# Racing @ Oak Forest Raceway, Sat. July 11



## teddybearracer34 (Dec 30, 2013)

*Racing @ Oak Forest Raceway, Sat. Aug. 1st*

The next race at Oak Forest Raceway has been rescheduled. It will now be Saturday, August 1st. Doors will open at noon and racing will begin around 2 PM. We will run an IROC Race with the new AFX NASCAR cars, Tyco/Lifelike NASCAR, & T-Jet Skinny with a Dirt Late Model body all on the oval. For thise who do not have a Dirt late model body, Rick Brown, Rick Drazy and myself have some. I think this could be a fun class using the skinny set up.


----------



## brownie374 (Nov 21, 2007)

I plan on being there unless work pops up and I will have some loaner bodies and I have to look but I might have some to sell.


----------



## honda27 (Apr 17, 2008)

*race*

i can not make this race have a open house to go to and a family reunion also.


----------



## brownie374 (Nov 21, 2007)

honda27 said:


> i can not make this race have a open house to go to and a family reunion also.

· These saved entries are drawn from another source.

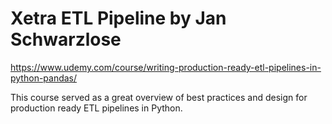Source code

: # Xetra ETL Pipeline by Jan Schwarzlose
https://www.udemy.com/course/writing-production-ready-etl-pipelines-in-python-pandas/

This course served as a great overview of best practices and design for production ready ETL pipelines in Python. 
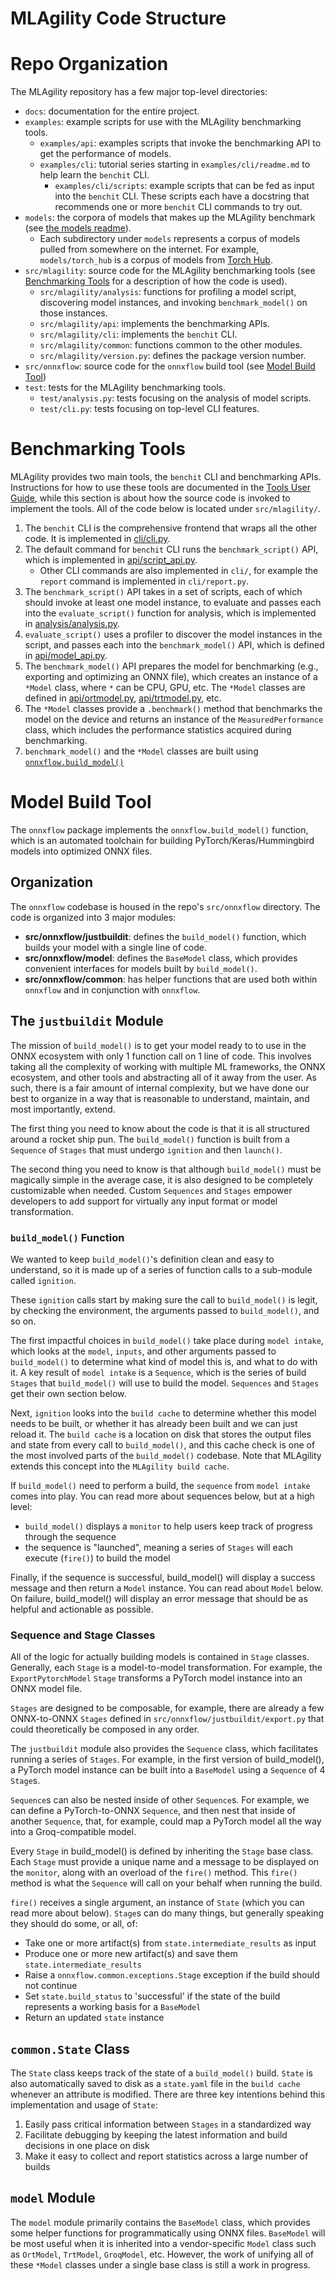 # MLAgility Code Structure

# Repo Organization

The MLAgility repository has a few major top-level directories:
- `docs`: documentation for the entire project.
- `examples`: example scripts for use with the MLAgility benchmarking tools.
  - `examples/api`: examples scripts that invoke the benchmarking API to get the performance of models.
  - `examples/cli`: tutorial series starting in `examples/cli/readme.md` to help learn the `benchit` CLI.
    - `examples/cli/scripts`: example scripts that can be fed as input into the `benchit` CLI. These scripts each have a docstring that recommends one or more `benchit` CLI commands to try out.
- `models`: the corpora of models that makes up the MLAgility benchmark (see [the models readme](https://github.com/groq/mlagility/blob/main/models/readme.md)).
  - Each subdirectory under `models` represents a corpus of models pulled from somewhere on the internet. For example, `models/torch_hub` is a corpus of models from [Torch Hub](https://github.com/pytorch/hub).
- `src/mlagility`: source code for the MLAgility benchmarking tools (see [Benchmarking Tools](#benchmarking-tools) for a description of how the code is used).
  - `src/mlagility/analysis`: functions for profiling a model script, discovering model instances, and invoking `benchmark_model()` on those instances.
  - `src/mlagility/api`: implements the benchmarking APIs.
  - `src/mlagility/cli`: implements the `benchit` CLI.
  - `src/mlagility/common`: functions common to the other modules.
  - `src/mlagility/version.py`: defines the package version number.
- `src/onnxflow`: source code for the `onnxflow` build tool (see [Model Build Tool](#model-build-tool))
- `test`: tests for the MLAgility benchmarking tools.
  - `test/analysis.py`: tests focusing on the analysis of model scripts.
  - `test/cli.py`: tests focusing on top-level CLI features.

# Benchmarking Tools

MLAgility provides two main tools, the `benchit` CLI and benchmarking APIs. Instructions for how to use these tools are documented in the [Tools User Guide](https://github.com/groq/mlagility/blob/main/docs/tools_user_guide.md), while this section is about how the source code is invoked to implement the tools. All of the code below is located under `src/mlagility/`.

1. The `benchit` CLI is the comprehensive frontend that wraps all the other code. It is implemented in [cli/cli.py](https://github.com/groq/mlagility/blob/main/src/mlagility/cli/cli.py).
1. The default command for `benchit` CLI runs the `benchmark_script()` API, which is implemented in [api/script_api.py](https://github.com/groq/mlagility/blob/main/src/mlagility/api/script_api.py).
    - Other CLI commands are also implemented in `cli/`, for example the `report` command is implemented in `cli/report.py`.
1. The `benchmark_script()` API takes in a set of scripts, each of which should invoke at least one model instance, to evaluate and passes each into the `evaluate_script()` function for analysis, which is implemented in [analysis/analysis.py](https://github.com/groq/mlagility/blob/main/src/mlagility/analysis/analysis.py).
1. `evaluate_script()` uses a profiler to discover the model instances in the script, and passes each into the `benchmark_model()` API, which is defined in [api/model_api.py](https://github.com/groq/mlagility/blob/main/src/mlagility/api/model_api.py).
1. The `benchmark_model()` API prepares the model for benchmarking (e.g., exporting and optimizing an ONNX file), which creates an instance of a `*Model` class, where `*` can be CPU, GPU, etc. The `*Model` classes are defined in [api/ortmodel.py](https://github.com/groq/mlagility/blob/main/src/mlagility/api/ortmodel.py), [api/trtmodel.py](https://github.com/groq/mlagility/blob/main/src/mlagility/api/trtmodel.py), etc.
1. The `*Model` classes provide a `.benchmark()` method that benchmarks the model on the device and returns an instance of the `MeasuredPerformance` class, which includes the performance statistics acquired during benchmarking.
1. `benchmark_model()` and the `*Model` classes are built using [`onnxflow.build_model()`](#model-build-tool)

# Model Build Tool

The `onnxflow` package implements the `onnxflow.build_model()` function, which is an automated toolchain for building PyTorch/Keras/Hummingbird models into optimized ONNX files.

## Organization

The `onnxflow` codebase is housed in the repo's `src/onnxflow` directory. The code is organized into 3 major modules:

* **src/onnxflow/justbuildit**: defines the `build_model()` function, which builds your model with a single line of code.
* **src/onnxflow/model**: defines the `BaseModel` class, which provides convenient interfaces for models built by `build_model()`.
* **src/onnxflow/common**: has helper functions that are used both within `onnxflow` and in conjunction with `onnxflow`.

## The `justbuildit` Module

The mission of `build_model()` is to get your model ready to to use in the ONNX ecosystem with only 1 function call on 1 line of code. This involves taking all the complexity of working with multiple ML frameworks, the ONNX ecosystem, and other tools and abstracting all of it away from the user. As such, there is a fair amount of internal complexity, but we have done our best to organize in a way that is reasonable to understand, maintain, and most importantly, extend.

The first thing you need to know about the code is that it is all structured around a rocket ship pun. The `build_model()` function is built from a `Sequence` of `Stages` that must undergo `ignition` and then `launch()`.

The second thing you need to know is that although `build_model()` must be magically simple in the average case, it is also designed to be completely customizable when needed. Custom `Sequences` and `Stages` empower developers to add support for virtually any input format or model transformation.

### `build_model()` Function

We wanted to keep `build_model()`'s definition clean and easy to understand, so it is made up of a series of function calls to a sub-module called `ignition`.

These `ignition` calls start by making sure the call to `build_model()` is legit, by checking the environment, the arguments passed to `build_model()`, and so on.

The first impactful choices in `build_model()` take place during `model intake`, which looks at the `model`, `inputs`, and other arguments passed to `build_model()` to determine what kind of model this is, and what to do with it. A key result of `model intake` is a `Sequence`, which is the series of build `Stages` that `build_model()` will use to build the model. `Sequences` and `Stages` get their own section below.

Next, `ignition` looks into the `build cache` to determine whether this model needs to be built, or whether it has already been built and we can just reload it. The `build cache` is a location on disk that stores the output files and state from every call to `build_model()`, and this cache check is one of the most involved parts of the `build_model()` codebase. Note that MLAgility extends this concept into the `MLAgility build cache`.

If `build_model()` need to perform a build, the `sequence` from `model intake` comes into play. You can read more about sequences below, but at a high level:
* `build_model()` displays a `monitor` to help users keep track of progress through the sequence
* the sequence is "launched", meaning a series of `Stages` will each execute (`fire()`) to build the model

Finally, if the sequence is successful, build_model() will display a success message and then return a `Model` instance. You can read about `Model` below. On failure, build_model() will display an error message that should be as helpful and actionable as possible.

### Sequence and Stage Classes

All of the logic for actually building models is contained in `Stage` classes. Generally, each `Stage` is a model-to-model transformation. For example, the `ExportPytorchModel` `Stage` transforms a PyTorch model instance into an ONNX model file.

`Stages` are designed to be composable, for example, there are already a few ONNX-to-ONNX `Stages` defined in `src/onnxflow/justbuildit/export.py` that could theoretically be composed in any order.

The `justbuildit` module also provides the `Sequence` class, which facilitates running a series of `Stages`. For example, in the first version of build_model(), a PyTorch model instance can be built into a `BaseModel` using a `Sequence` of 4 `Stage`s.

`Sequence`s can also be nested inside of other `Sequence`s. For example, we can define a PyTorch-to-ONNX `Sequence`, and then nest that inside of another `Sequence`, that, for example, could map a PyTorch model all the way into a Groq-compatible model.

Every `Stage` in build_model() is defined by inheriting the `Stage` base class. Each `Stage` must provide a unique name and a message to be displayed on the `monitor`, along with an overload of the `fire()` method. This `fire()` method is what the `Sequence` will call on your behalf when running the build.

`fire()` receives a single argument, an instance of `State` (which you can read more about below). `Stage`s can do many things, but generally speaking they should do some, or all, of:

* Take one or more artifact(s) from `state.intermediate_results` as input
* Produce one or more new artifact(s) and save them `state.intermediate_results`
* Raise a `onnxflow.common.exceptions.Stage` exception if the build should not continue
* Set `state.build_status` to 'successful' if the state of the build represents a working basis for a `BaseModel`
* Return an updated `state` instance

## `common.State` Class

The `State` class keeps track of the state of a `build_model()` build. `State` is also automatically saved to disk as a `state.yaml` file in the `build cache` whenever an attribute is modified. There are three key intentions behind this implementation and usage of `State`:

1. Easily pass critical information between `Stages` in a standardized way
1. Facilitate debugging by keeping the latest information and build decisions in one place on disk
1. Make it easy to collect and report statistics across a large number of builds

## `model` Module

The `model` module primarily contains the `BaseModel` class, which provides some helper functions for programmatically using ONNX files. `BaseModel` will be most useful when it is inherited into a vendor-specific `Model` class such as `OrtModel`, `TrtModel`, `GroqModel`, etc. However, the work of unifying all of these `*Model` classes under a single base class is still a work in progress.
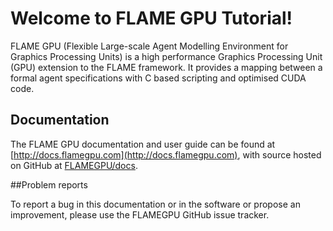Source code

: # Welcome to FLAME GPU Tutorial!

FLAME GPU (Flexible Large-scale Agent Modelling Environment for Graphics Processing Units) is a high performance Graphics Processing Unit (GPU) extension to the FLAME framework. It provides a mapping between a formal agent specifications with C based scripting and optimised CUDA code.

## Documentation

The FLAME GPU documentation and user guide can be found at [http://docs.flamegpu.com](http://docs.flamegpu.com), with source hosted on GitHub at [FLAMEGPU/docs](https://github.com/FLAMEGPU/docs).


##Problem reports

To report a bug in this documentation or in the software or propose an improvement, please use the FLAMEGPU GitHub issue tracker.
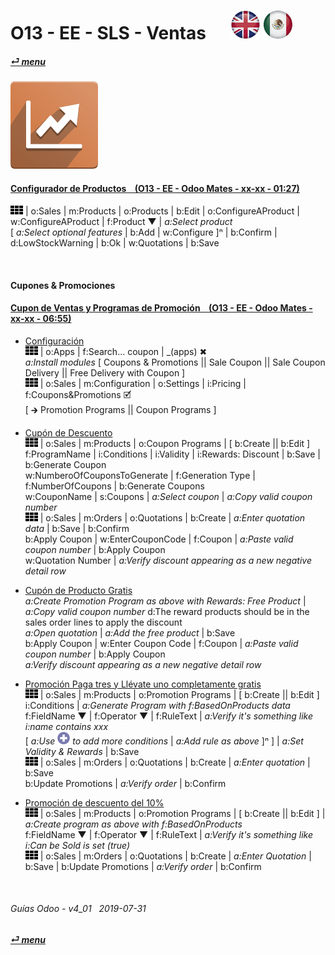 # O13 - EE - SLS - Ventas &nbsp;&nbsp;&nbsp;&nbsp; [![en-uk](/doc/img/en-uk_flag_button_small.png)](/en-uk/o13/ee/sls/en-uk-o13-ee-sls-sales-guides.md) [ ![es-mx](/doc/img/es-mx_flag_button_small.png)](/es-mx/o13/ee/sls/es-mx-o13-ee-sls-sales-guides.md)
#### [_&#x23CE; menu_](/es-mx/o13/ee/es-mx-o13-ee-guides-menu.md)  
### ![sls](/doc/img/sale.png)

#### [Configurador de Productos &nbsp;&nbsp; (O13 - EE - Odoo Mates - xx-xx - 01:27)](https://youtube.com/embed/W9Ncu2mwqHQ?autoplay=1&start=0&end=0&rel=0)
![apps](/doc/img/apps.png) | o:Sales | m:Products | o:Products | b:Edit | o:ConfigureAProduct | w:ConfigureAProduct | f:Product &#x25BC; | _a:Select product_  
\[ _a:Select optional features_ | b:Add | w:Configure \]&#x207F; | b:Confirm | d:LowStockWarning | b:Ok | w:Quotations | b:Save  

<br>

#### Cupones & Promociones

#### [Cupon de Ventas y Programas de Promoción &nbsp;&nbsp; (O13 - EE - Odoo Mates - xx-xx - 06:55)](https://youtube.com/embed/JF5JYktZV3E?autoplay=1&start=0&end=0&rel=0&nocount)

- [Configuración](https://youtube.com/embed/JF5JYktZV3E?autoplay=1&start=0&end=31&rel=0)  
![apps](/doc/img/apps.png) | o:Apps | f:Search... coupon | _(apps) &#x2716;  
_a:Install modules_ \[ Coupons & Promotions || Sale Coupon || Sale Coupon Delivery || Free Delivery with Coupon \]  
![apps](/doc/img/apps.png) | o:Sales | m:Configuration | o:Settings | i:Pricing | f:Coupons&Promotions &#x1F5F9;  
\[ &#x1F872; Promotion Programs || Coupon Programs \]

- [Cupón de Descuento](https://youtube.com/embed/JF5JYktZV3E?autoplay=1&start=31&end=2m7s&rel=0)  
![apps](/doc/img/apps.png) | o:Sales | m:Products | o:Coupon Programs | \[ b:Create || b:Edit \]  
f:ProgramName | i:Conditions | i:Validity | i:Rewards: Discount | b:Save | b:Generate Coupon  
w:NumberoOfCouponsToGenerate | f:Generation Type | f:NumberOfCoupons | b:Generate Coupons  
w:CouponName | s:Coupons | _a:Select coupon_ | _a:Copy valid coupon number_  
![apps](/doc/img/apps.png) | o:Sales | m:Orders | o:Quotations | b:Create | _a:Enter quotation data_ | b:Save | b:Confirm  
b:Apply Coupon | w:EnterCouponCode | f:Coupon | _a:Paste valid coupon number_ | b:Apply Coupon   
w:Quotation Number | _a:Verify discount appearing as a new negative detail row_

- [Cupón de Producto Gratis](https://youtube.com/embed/JF5JYktZV3E?autoplay=1&start=2m7s&end=3m48s&rel=0)  
_a:Create Promotion Program as above with Rewards: Free Product_ | _a:Copy valid coupon number_ 
d:The reward products should be in the sales order lines to apply the discount  
_a:Open quotation_ | _a:Add the free product_ | b:Save  
b:Apply Coupon | w:Enter Coupon Code | f:Coupon | _a:Paste valid coupon number_ | b:Apply Coupon   
_a:Verify discount appearing as a new negative detail row_  

- [Promoción Paga tres y Llévate uno completamente gratis](https://youtube.com/embed/JF5JYktZV3E?autoplay=1&start=3m48s&end=5m20s&rel=0)  
![apps](/doc/img/apps.png) | o:Sales | m:Products | o:Promotion Programs | \[ b:Create || b:Edit \]  
i:Conditions | _a:Generate Program with f:BasedOnProducts data_  
f:FieldName &#x25BC; | f:Operator &#x25BC; | f:RuleText | _a:Verify it's something like i:name contains xxx_  
\[ _a:Use ![add](/doc/img/button_add.png) to add more conditions_ | _a:Add rule as above_ ]&#x207F; \] | _a:Set Validity & Rewards_ | b:Save  
![apps](/doc/img/apps.png) | o:Sales | m:Orders | o:Quotations | b:Create | _a:Enter quotation_ | b:Save  
b:Update Promotions | _a:Verify order_ | b:Confirm   

- [Promoción de descuento del 10%](https://youtube.com/embed/JF5JYktZV3E?autoplay=1&start=5m20s&end=0&rel=0)  
![apps](/doc/img/apps.png) | o:Sales | m:Products | o:Promotion Programs | \[ b:Create || b:Edit \] | _a:Create program as above with f:BasedOnProducts_  
f:FieldName &#x25BC; | f:Operator &#x25BC; | f:RuleText | _a:Verify it's something like i:Can be Sold is set (true)_  
![apps](/doc/img/apps.png) | o:Sales | m:Orders | o:Quotations | b:Create | _a:Enter Quotation_ | b:Save | b:Update Promotions | _a:Verify order_ | b:Confirm   

<br>

###### Guías Odoo - v4_01 &nbsp; 2019-07-31  
**[_&#x23CE; menu_](/es-mx/o13/ee/es-mx-o13-ee-guides-menu.md)**  
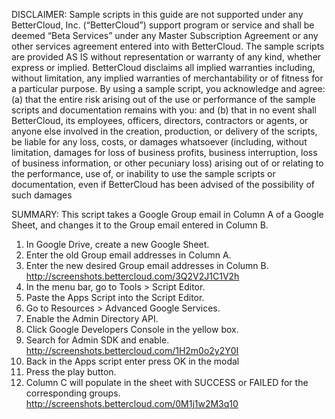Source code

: DISCLAIMER: Sample scripts in this guide are not supported under any BetterCloud, Inc. (“BetterCloud”) support program or service and shall be deemed “Beta Services” under any Master Subscription Agreement or any other services agreement entered into with BetterCloud. The sample scripts are provided AS IS without representation or warranty of any kind, whether express or implied. BetterCloud disclaims all implied warranties including, without limitation, any implied warranties of merchantability or of fitness for a particular purpose. By using a sample script, you acknowledge and agree: (a) that the entire risk arising out of the use or performance of the sample scripts and documentation remains with you: and (b) that in no event shall BetterCloud, its employees, officers, directors, contractors or agents, or anyone else involved in the creation, production, or delivery of the scripts, be liable for any loss, costs, or damages whatsoever (including, without limitation, damages for loss of business profits, business interruption, loss of business information, or other pecuniary loss) arising out of or relating to the performance, use of, or inability to use the sample scripts or documentation, even if BetterCloud has been advised of the possibility of such damages

SUMMARY: This script takes a Google Group email in Column A of a Google Sheet, and changes it to the Group email entered in Column B. 

1) In Google Drive, create a new Google Sheet.
2) Enter the old Group email addresses in Column A.
3) Enter the new desired Group email addresses in Column B. http://screenshots.bettercloud.com/3Q2V2J1C1V2h
4) In the menu bar, go to Tools > Script Editor.
5) Paste the Apps Script into the Script Editor.
6) Go to Resources > Advanced Google Services.
7) Enable the Admin Directory API.
8) Click Google Developers Console in the yellow box.
9) Search for Admin SDK and enable. http://screenshots.bettercloud.com/1H2m0o2y2Y0I
10) Back in the Apps script enter press OK in the modal
11) Press the play button.
12) Column C will populate in the sheet with SUCCESS or FAILED for the corresponding groups. http://screenshots.bettercloud.com/0M1j1w2M3q10
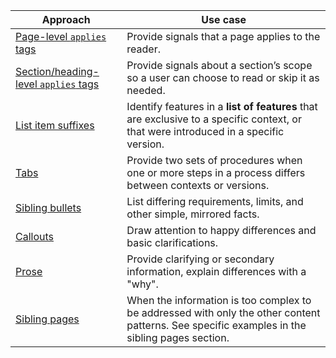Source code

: | Approach | Use case |
| --- | --- |
| [Page-level `applies` tags](/versions/content-patterns.md#page-level-applies-tags) | Provide signals that a page applies to the reader. |
| [Section/heading-level `applies` tags](/versions/content-patterns.md#sectionheading-level-applies-tags) | Provide signals about a section’s scope so a user can choose to read or skip it as needed. |
| [List item suffixes](/versions/content-patterns.md#list-item-suffixes) | Identify features in a **list of features** that are exclusive to a specific context, or that were introduced in a specific version. |
| [Tabs](/versions/content-patterns.md#tabs) | Provide two sets of procedures when one or more steps in a process differs between contexts or versions. |
| [Sibling bullets](/versions/content-patterns.md#sibling-bullets) | List differing requirements, limits, and other simple, mirrored facts. |
| [Callouts](/versions/content-patterns.md#callouts) | Draw attention to happy differences and basic clarifications. |
| [Prose](/versions/content-patterns.md#prose) | Provide clarifying or secondary information, explain differences with a "why". |
| [Sibling pages](/versions/content-patterns.md#sibling-pages) | When the information is too complex to be addressed with only the other content patterns. See specific examples in the sibling pages section. |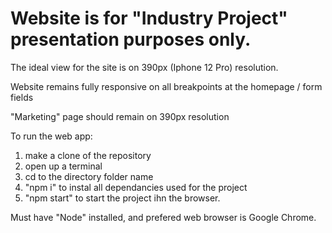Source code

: # Website is for "Industry Project" presentation purposes only.

The ideal view for the site is on 390px (Iphone 12 Pro) resolution.

Website remains fully responsive on all breakpoints at the homepage / form fields

"Marketing" page should remain on 390px resolution 



To run the web app:

1. make a clone of the repository
2. open up a terminal
3. cd to the directory folder name
4. "npm i" to instal all dependancies used for the project
5. "npm start" to start the project ihn the browser.

Must have "Node" installed, and prefered web browser is Google Chrome.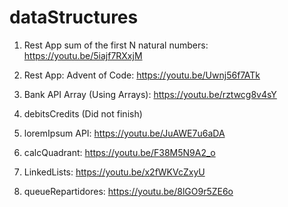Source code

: # dataStructures

1. Rest App sum of the first N natural numbers: https://youtu.be/5iajf7RXxjM

2. Rest App: Advent of Code: https://youtu.be/Uwnj56f7ATk
  
3. Bank API Array (Using Arrays): https://youtu.be/rztwcg8v4sY

4. debitsCredits (Did not finish)

5. loremIpsum API: https://youtu.be/JuAWE7u6aDA

6. calcQuadrant: https://youtu.be/F38M5N9A2_o

7. LinkedLists: https://youtu.be/x2fWKVcZxyU

8. queueRepartidores: https://youtu.be/8lGO9r5ZE6o
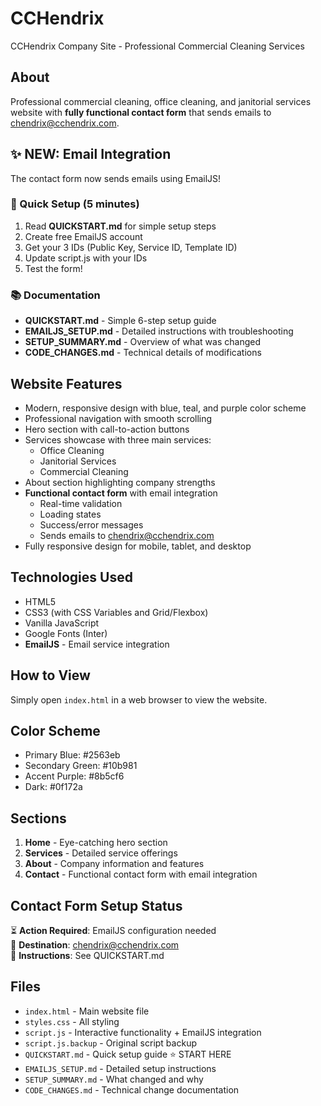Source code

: # CCHendrix
CCHendrix Company Site - Professional Commercial Cleaning Services

## About
Professional commercial cleaning, office cleaning, and janitorial services website with **fully functional contact form** that sends emails to chendrix@cchendrix.com.

## ✨ NEW: Email Integration
The contact form now sends emails using EmailJS!

### 🚀 Quick Setup (5 minutes)
1. Read **QUICKSTART.md** for simple setup steps
2. Create free EmailJS account
3. Get your 3 IDs (Public Key, Service ID, Template ID)
4. Update script.js with your IDs
5. Test the form!

### 📚 Documentation
- **QUICKSTART.md** - Simple 6-step setup guide
- **EMAILJS_SETUP.md** - Detailed instructions with troubleshooting
- **SETUP_SUMMARY.md** - Overview of what was changed
- **CODE_CHANGES.md** - Technical details of modifications

## Website Features
- Modern, responsive design with blue, teal, and purple color scheme
- Professional navigation with smooth scrolling
- Hero section with call-to-action buttons
- Services showcase with three main services:
  - Office Cleaning
  - Janitorial Services
  - Commercial Cleaning
- About section highlighting company strengths
- **Functional contact form** with email integration
  - Real-time validation
  - Loading states
  - Success/error messages
  - Sends emails to chendrix@cchendrix.com
- Fully responsive design for mobile, tablet, and desktop

## Technologies Used
- HTML5
- CSS3 (with CSS Variables and Grid/Flexbox)
- Vanilla JavaScript
- Google Fonts (Inter)
- **EmailJS** - Email service integration

## How to View
Simply open `index.html` in a web browser to view the website.

## Color Scheme
- Primary Blue: #2563eb
- Secondary Green: #10b981
- Accent Purple: #8b5cf6
- Dark: #0f172a

## Sections
1. **Home** - Eye-catching hero section
2. **Services** - Detailed service offerings
3. **About** - Company information and features
4. **Contact** - Functional contact form with email integration

## Contact Form Setup Status
⏳ **Action Required**: EmailJS configuration needed  
📧 **Destination**: chendrix@cchendrix.com  
📝 **Instructions**: See QUICKSTART.md  

## Files
- `index.html` - Main website file
- `styles.css` - All styling
- `script.js` - Interactive functionality + EmailJS integration
- `script.js.backup` - Original script backup
- `QUICKSTART.md` - Quick setup guide ⭐ START HERE
- `EMAILJS_SETUP.md` - Detailed setup instructions
- `SETUP_SUMMARY.md` - What changed and why
- `CODE_CHANGES.md` - Technical change documentation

Maybe you can meet your next wife at your family reunion:freak:


----------



## 1Showoff (Dec 10, 2014)

brownie374 said:


> Maybe you can meet your next wife at your family reunion:freak:


OUCH!


----------



## honda27 (Apr 17, 2008)

*race*

not my reunion going to a friends reunion:dude:


----------



## honda27 (Apr 17, 2008)

*race*

john Schroder will be out of town the next 3 week ends. he not be there either.


----------



## teddybearracer34 (Dec 30, 2013)

*Race @ Oak Forest Raceway Rescheduled*

The race scheduled for Sat. July 11th @ Oak Forest Raceway has been rescheduled for August 1st.


----------